Dataset entries
★ ★ ★ ★ ★ ★ ★

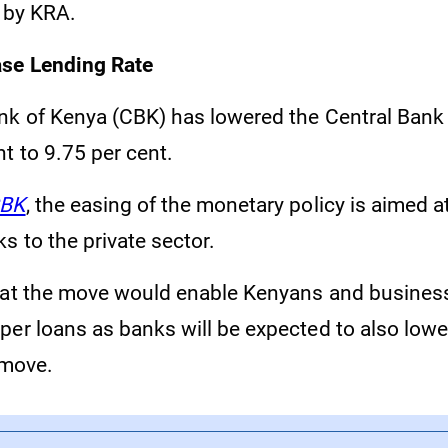
e by KRA.
se Lending Rate
nk of Kenya (CBK) has lowered the Central Bank
t to 9.75 per cent.
BK
, the easing of the monetary policy is aimed a
s to the private sector.
hat the move would enable Kenyans and busines
er loans as banks will be expected to also lower
 move.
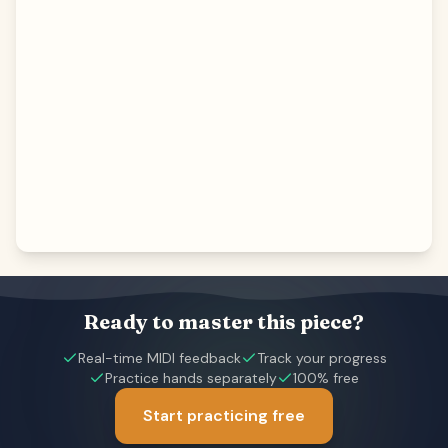
Ready to master this piece?
Real-time MIDI feedback
Track your progress
Practice hands separately
100% free
Start practicing free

★ ★ ★ ★ ★ ★ ★

Work request
Please output all the data exactly as given, with the pictures omitted.

Solved problem
e by KRA.
se Lending Rate
nk of Kenya (CBK) has lowered the Central Bank
t to 9.75 per cent.
BK
, the easing of the monetary policy is aimed a
s to the private sector.
hat the move would enable Kenyans and busines
er loans as banks will be expected to also lower
 move.
Ready to master this piece?
Real-time MIDI feedback
Track your progress
Practice hands separately
100% free
Start practicing free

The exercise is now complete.